The comparison is based on similar long-term financial trajectories, not sector labels.
Growth remains the main source of distance in the comparison. The overall score gap is 16 points in favour of Advanced Micro Devices, Inc..
This comparison is anchored in long-term financial trajectory similarity within the selected peer universe.
The pair shares a valid long-term profile match, but the trajectories are not especially close.
The strongest overlap appears in investment intensity and margin trend.
Scores reflect position relative to comparable companies with similar long-term financial trajectories.
The largest gaps do not all point in the same direction.
Left means cheaper relative valuation. Higher means stronger structure.
Neither company combines the stronger profile with the cheaper valuation.
Valuation position uses peer-relative PE percentile (idx_pct_pe) where available.

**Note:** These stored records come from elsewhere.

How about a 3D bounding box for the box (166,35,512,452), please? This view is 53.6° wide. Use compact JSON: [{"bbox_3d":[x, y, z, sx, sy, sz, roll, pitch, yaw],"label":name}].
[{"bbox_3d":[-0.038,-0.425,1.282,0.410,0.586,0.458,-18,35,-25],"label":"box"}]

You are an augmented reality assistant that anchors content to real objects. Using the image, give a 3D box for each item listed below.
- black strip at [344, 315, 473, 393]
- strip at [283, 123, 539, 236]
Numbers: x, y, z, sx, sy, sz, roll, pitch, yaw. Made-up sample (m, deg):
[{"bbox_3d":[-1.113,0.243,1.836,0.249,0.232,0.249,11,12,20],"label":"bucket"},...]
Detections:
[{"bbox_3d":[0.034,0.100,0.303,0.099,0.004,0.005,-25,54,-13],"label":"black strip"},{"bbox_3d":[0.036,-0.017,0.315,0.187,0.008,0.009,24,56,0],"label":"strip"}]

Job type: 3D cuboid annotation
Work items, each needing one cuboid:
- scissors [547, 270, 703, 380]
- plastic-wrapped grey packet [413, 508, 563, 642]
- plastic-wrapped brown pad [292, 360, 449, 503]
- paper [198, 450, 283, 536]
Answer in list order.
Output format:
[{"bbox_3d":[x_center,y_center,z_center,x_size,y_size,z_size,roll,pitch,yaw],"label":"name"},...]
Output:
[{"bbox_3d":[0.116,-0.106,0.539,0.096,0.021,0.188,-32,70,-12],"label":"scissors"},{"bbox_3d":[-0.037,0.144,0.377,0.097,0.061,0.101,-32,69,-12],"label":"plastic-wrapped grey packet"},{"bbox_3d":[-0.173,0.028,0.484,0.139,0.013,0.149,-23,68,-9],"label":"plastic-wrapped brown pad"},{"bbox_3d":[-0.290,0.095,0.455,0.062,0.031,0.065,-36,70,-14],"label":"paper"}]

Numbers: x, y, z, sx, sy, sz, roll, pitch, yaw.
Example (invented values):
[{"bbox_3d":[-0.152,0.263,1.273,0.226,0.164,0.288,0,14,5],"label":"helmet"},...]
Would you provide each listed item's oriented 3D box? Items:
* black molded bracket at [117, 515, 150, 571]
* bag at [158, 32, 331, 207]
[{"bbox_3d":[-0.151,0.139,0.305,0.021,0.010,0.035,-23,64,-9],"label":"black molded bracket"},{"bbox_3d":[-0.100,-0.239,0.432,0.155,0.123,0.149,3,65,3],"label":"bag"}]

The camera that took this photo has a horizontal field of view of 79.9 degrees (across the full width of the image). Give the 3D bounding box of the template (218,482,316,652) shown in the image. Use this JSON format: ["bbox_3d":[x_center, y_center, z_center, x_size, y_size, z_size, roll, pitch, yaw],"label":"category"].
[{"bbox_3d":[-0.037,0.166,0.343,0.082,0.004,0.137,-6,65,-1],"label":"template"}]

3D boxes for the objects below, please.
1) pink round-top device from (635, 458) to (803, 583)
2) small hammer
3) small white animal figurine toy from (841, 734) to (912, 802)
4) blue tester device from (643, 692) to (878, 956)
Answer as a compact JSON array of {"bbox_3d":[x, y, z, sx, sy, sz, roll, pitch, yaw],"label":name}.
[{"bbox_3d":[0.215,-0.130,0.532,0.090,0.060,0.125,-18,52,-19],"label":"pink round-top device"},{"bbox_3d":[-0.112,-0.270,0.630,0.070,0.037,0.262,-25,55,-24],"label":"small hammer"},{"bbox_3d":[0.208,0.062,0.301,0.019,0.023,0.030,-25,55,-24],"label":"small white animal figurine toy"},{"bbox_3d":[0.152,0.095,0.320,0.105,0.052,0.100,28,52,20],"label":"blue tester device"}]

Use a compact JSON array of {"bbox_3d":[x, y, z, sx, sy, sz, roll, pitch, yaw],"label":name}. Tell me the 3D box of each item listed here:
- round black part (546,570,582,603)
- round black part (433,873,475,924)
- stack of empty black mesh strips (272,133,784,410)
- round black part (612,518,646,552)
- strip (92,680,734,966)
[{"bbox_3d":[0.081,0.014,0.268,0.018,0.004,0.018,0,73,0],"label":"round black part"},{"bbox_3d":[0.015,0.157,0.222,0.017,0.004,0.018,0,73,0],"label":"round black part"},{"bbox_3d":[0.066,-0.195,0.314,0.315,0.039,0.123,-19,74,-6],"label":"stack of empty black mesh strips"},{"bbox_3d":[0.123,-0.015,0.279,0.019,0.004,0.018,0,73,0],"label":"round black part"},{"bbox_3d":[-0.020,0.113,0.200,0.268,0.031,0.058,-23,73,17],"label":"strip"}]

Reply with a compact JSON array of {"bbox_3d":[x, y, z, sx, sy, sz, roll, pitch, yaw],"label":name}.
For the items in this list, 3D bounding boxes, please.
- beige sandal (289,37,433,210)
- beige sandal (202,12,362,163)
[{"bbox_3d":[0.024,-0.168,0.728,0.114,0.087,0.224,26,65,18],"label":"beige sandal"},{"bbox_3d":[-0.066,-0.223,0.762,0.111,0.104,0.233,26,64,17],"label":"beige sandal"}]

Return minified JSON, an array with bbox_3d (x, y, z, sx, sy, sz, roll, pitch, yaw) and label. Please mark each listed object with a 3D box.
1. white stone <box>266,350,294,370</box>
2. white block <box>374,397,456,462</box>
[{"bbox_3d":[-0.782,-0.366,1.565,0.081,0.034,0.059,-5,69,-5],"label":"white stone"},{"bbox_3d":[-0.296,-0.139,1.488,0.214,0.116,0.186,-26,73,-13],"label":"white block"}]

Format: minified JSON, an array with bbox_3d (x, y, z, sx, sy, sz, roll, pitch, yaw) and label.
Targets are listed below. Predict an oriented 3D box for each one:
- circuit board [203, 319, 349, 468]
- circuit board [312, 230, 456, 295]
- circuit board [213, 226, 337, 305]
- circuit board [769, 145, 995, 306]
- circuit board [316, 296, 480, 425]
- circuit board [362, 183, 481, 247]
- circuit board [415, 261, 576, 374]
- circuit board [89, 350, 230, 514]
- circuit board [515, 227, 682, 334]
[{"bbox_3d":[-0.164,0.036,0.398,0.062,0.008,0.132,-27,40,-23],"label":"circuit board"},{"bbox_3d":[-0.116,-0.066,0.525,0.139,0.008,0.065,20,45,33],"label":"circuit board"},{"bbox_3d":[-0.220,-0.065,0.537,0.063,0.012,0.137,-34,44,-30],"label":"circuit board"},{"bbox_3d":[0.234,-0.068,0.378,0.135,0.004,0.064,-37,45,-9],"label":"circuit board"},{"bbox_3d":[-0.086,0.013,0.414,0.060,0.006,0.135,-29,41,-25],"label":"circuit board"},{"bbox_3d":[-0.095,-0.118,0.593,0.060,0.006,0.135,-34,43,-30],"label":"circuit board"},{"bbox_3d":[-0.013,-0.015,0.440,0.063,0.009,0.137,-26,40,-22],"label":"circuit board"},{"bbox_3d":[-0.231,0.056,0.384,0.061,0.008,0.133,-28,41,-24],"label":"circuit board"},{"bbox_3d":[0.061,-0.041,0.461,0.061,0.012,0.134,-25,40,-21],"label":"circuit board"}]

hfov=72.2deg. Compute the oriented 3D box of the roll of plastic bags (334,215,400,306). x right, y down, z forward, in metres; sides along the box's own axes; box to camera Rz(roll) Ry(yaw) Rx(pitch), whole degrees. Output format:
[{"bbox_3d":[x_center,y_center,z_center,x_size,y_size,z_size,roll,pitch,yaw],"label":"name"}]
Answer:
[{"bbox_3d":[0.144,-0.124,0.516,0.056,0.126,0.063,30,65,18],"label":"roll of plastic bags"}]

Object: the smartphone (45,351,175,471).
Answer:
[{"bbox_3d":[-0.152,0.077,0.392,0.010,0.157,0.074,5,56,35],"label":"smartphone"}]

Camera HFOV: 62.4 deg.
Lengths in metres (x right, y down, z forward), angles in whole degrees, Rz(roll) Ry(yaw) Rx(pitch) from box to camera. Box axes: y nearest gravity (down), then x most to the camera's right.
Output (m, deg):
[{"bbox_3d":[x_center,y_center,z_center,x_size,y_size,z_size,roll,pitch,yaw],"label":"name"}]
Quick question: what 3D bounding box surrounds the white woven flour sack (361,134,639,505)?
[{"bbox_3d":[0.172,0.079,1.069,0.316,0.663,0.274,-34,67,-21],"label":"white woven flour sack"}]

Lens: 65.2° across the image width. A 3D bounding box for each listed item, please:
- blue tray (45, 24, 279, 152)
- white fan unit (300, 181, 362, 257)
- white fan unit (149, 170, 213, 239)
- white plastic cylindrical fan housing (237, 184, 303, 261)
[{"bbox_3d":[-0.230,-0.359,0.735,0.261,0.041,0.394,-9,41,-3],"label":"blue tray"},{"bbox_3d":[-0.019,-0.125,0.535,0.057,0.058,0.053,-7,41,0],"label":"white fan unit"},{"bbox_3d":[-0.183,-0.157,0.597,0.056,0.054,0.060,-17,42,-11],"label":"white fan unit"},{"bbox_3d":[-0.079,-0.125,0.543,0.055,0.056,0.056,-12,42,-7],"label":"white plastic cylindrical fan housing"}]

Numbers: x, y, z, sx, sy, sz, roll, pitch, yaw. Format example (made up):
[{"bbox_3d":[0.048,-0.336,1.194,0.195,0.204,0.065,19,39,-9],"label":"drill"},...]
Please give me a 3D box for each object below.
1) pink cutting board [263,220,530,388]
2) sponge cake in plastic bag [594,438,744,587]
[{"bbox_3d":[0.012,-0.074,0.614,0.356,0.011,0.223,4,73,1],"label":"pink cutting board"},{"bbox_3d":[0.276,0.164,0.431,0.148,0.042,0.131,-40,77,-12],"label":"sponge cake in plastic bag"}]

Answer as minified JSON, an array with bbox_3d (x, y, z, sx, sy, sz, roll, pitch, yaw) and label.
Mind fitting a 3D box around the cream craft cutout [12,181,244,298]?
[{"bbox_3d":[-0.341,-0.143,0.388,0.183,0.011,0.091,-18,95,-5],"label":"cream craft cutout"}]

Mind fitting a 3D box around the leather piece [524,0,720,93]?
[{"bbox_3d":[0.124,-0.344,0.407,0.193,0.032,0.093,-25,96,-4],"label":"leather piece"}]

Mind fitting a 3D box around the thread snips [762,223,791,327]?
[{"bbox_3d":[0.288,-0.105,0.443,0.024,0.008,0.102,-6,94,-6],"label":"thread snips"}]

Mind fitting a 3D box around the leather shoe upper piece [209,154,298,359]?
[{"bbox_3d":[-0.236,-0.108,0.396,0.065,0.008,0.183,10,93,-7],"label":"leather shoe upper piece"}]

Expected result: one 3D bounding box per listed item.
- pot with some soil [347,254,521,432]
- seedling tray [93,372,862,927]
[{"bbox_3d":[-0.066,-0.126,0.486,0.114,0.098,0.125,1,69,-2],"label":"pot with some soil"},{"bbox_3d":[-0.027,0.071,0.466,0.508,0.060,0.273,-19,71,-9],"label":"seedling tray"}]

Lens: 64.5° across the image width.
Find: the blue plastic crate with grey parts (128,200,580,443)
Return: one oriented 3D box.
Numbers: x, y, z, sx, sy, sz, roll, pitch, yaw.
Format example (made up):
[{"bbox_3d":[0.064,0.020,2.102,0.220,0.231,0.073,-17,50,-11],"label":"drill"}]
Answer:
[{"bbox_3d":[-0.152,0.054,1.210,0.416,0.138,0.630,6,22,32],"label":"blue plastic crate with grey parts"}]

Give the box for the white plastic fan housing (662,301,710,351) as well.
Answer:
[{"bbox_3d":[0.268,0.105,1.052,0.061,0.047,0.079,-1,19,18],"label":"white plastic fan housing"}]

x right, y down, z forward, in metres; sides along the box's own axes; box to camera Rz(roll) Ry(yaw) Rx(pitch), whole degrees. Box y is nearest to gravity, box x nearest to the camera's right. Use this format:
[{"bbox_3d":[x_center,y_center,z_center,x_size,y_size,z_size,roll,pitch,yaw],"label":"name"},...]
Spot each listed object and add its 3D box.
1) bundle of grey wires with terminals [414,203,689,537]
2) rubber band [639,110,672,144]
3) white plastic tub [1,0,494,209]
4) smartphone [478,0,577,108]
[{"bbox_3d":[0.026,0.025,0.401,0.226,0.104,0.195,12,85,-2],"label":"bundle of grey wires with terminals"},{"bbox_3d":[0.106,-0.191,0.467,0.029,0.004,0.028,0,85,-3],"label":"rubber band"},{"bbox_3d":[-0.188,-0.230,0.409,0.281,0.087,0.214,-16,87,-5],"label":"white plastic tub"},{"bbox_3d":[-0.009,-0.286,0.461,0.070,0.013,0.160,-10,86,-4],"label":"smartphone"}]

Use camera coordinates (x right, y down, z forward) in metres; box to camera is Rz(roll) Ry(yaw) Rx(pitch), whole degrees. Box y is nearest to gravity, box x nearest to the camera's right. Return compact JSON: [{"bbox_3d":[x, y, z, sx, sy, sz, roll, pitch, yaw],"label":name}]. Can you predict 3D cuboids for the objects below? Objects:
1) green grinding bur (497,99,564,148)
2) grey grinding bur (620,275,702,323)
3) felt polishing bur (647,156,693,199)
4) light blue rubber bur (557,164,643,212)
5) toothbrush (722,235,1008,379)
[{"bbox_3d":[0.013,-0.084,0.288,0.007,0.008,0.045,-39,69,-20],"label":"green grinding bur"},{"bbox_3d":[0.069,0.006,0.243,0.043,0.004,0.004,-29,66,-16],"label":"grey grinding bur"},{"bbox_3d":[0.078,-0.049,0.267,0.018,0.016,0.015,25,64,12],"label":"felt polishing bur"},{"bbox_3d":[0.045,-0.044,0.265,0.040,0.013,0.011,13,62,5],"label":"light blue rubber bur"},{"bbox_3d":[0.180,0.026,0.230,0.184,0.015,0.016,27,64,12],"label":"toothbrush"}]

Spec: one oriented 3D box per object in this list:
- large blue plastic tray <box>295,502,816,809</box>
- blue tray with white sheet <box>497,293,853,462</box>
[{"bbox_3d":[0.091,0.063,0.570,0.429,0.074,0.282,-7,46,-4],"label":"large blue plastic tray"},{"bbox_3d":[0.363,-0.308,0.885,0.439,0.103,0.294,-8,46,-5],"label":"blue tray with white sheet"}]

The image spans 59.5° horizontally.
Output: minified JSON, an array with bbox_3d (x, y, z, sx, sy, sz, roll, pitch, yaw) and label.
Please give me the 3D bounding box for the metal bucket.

Earnings growth is one contributing factor within the growth lead.
Celsius Holdings, Inc. still looks less cycle-sensitive — that keeps the result from looking completely one-sided.
Growth is the clearest driver, and valuation also supports Advanced Micro Devices, Inc.'s broader structural position.
Break down the AMD vs CELH comparison across all dimensions with the full interactive tool.
Explore how AMD and CELH each compare against other companies in their peer groups.
Rule-based, descriptive analysis only. Derived from peer percentile dimensions. Not investment advice. Peer groups are determined algorithmically based on structural similarity — not by sector classification alone.
AssetNext scores reflect each company's structural position within its functional peer group — not a ranking against all stocks simultaneously. Peers are identified by similarity across eight financial dimensions, including revenue growth trajectory, margin structure, capital intensity, and earnings stability. A score of 75 means the company ranks in the top quartile within its own peer group, not the entire market.
Four dimension scores drive the overall peer score: Growth (revenue trajectory and expansion dynamics), Quality (margin structure and capital efficiency), Valuation (peer-relative pricing on standard multiples), and Stability (earnings consistency and financial predictability). Each dimension is scored 0–100 relative to the peer group, then combined into an overall peer score using equal weighting.
Scores are recalculated periodically as underlying financial data is updated. All analysis is descriptive and rule-based — AssetNext describes structural realities and never issues buy, sell or hold recommendations.